What about Nvidia here? Interestingly, Nvidia’s role isn’t to build quantum computers directly. Instead, they’re creating a research center in Boston to help integrate quantum processors with AI-driven classical supercomputers. Think GPUs and CPUs doing the heavy lifting while QPUs handle specialized quantum tasks.

So, what are these “tasks” that quantum systems could tackle? As I said, even the experts don’t know yet. They gave examples of using QPUs for generating labelled data for training AI systems, mostly for biology, physics, or material science.

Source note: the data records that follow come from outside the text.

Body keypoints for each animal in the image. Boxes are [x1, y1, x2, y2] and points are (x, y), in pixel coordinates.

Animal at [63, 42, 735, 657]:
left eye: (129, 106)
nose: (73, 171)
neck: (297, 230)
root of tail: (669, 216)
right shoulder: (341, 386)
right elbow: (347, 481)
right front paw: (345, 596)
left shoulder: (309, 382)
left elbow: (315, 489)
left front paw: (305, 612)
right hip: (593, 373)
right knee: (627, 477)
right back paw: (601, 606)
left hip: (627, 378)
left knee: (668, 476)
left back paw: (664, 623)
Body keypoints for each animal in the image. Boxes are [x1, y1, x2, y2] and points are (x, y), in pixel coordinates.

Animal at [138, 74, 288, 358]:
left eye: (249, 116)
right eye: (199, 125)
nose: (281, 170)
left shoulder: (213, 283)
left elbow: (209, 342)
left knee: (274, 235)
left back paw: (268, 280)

After researching a bit, I got that quantum processors can natively simulate complex quantum systems — capturing effects like superposition and entanglement that we often hear — which classical GPUs can only approximate with significant simplifications. This means QPUs can generate higher-fidelity, more accurate labeled data, especially for tasks in quantum chemistry, biology, and materials science, where true quantum behavior is essential.

And quantum behavior here refers to the unique ways particles act according to the laws of quantum mechanics. For example, superposition allows a qubit to exist in a combination of 0 and 1 simultaneously, and entanglement links the state of one qubit to another, regardless of distance. These behaviors produce quantum effects — measurable outcomes such as precise energy levels of electrons, their probability distributions, and interference patterns in a molecule. In other words, when a quantum processor simulates a system, it directly captures these intrinsic quantum interactions rather than relying on classical approximations. This results in high-fidelity data — accurate labels like energy states or reaction probabilities — that can be used to train AI models for applications in chemistry, biology, and material science.

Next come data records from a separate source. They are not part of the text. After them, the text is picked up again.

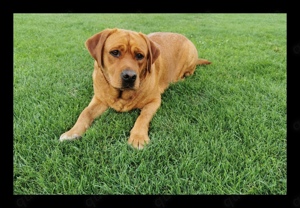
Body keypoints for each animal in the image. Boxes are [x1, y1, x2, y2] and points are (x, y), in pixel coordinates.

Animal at [60, 28, 211, 149]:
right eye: (115, 52)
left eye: (140, 56)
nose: (130, 76)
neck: (122, 95)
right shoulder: (99, 99)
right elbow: (85, 113)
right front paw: (72, 132)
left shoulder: (154, 101)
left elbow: (143, 116)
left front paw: (138, 137)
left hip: (190, 59)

If you didn’t get that completely, don’t worry. It is honestly still a bit unclear and abstract to me too, even after a few deep researches, if anyone can help clarify that?

One of the companies, Infleqtion, took a super interesting approach to the problem, trying to first commercialize simpler quantum technologies — like highly precise quantum-based clocks and sensors — to validate their tech. Their strategy is to gradually refine the core technology through practical, lower-risk products before scaling up to more complex quantum processors. This helps them bridge the gap between quantum theory and real-world usefulness, and might point to how quantum companies can find their footing even before the “ultimate” quantum use cases become clear. Again, mainly to improve upon what exists and not replace computers. This is just like what Nvidia did with first tackling the video game industry where the stakes were lower (nobody minded a few dropped frames or missing pixels in a game), which allowed them to gradually scale their GPUs into powerful tools used widely today, from AI and autonomous vehicles to scientific research, all by mainly adding benefits to existing technologies with no downsides. Quantum computing might similarly need to find a practical “stepping stone” industry to grow and mature.

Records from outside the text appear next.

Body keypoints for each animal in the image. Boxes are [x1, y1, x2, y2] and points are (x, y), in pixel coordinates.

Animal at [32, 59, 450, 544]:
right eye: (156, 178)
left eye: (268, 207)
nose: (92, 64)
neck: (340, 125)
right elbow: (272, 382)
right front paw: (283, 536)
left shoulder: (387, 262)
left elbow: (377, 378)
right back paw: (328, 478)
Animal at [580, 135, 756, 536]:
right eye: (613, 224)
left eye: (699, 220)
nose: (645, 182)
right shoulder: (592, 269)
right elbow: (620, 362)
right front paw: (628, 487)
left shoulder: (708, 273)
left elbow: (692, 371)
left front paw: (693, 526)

So, despite all the buzz, quantum computing today feels like where AI was a decade ago: lots of potential, tons of uncertainty, and a big open question (or more) about what applications will truly matter.

This isn’t surprising, though — every major technology, from the internet to electricity, faced the same skepticism at first. Even classical computers initially had unclear use cases; early on, they were mainly employed for specialized military applications, like precisely calculating missile trajectories during wartime, long before becoming the general-purpose devices we use today. It always takes time to understand these new paradigms and uncover the practical applications where new tech can truly shine. Quantum computing will likely follow a similar path, gradually transitioning from specialized tasks to broader uses.

I’m starting to get a bit more interested in Quantum. Not for its hype but simply for the complexity of the task and to better understand how it works.

And what about you? Are you bullish or skeptical about quantum computing’s near-term impact? I’m curious to hear your thoughts.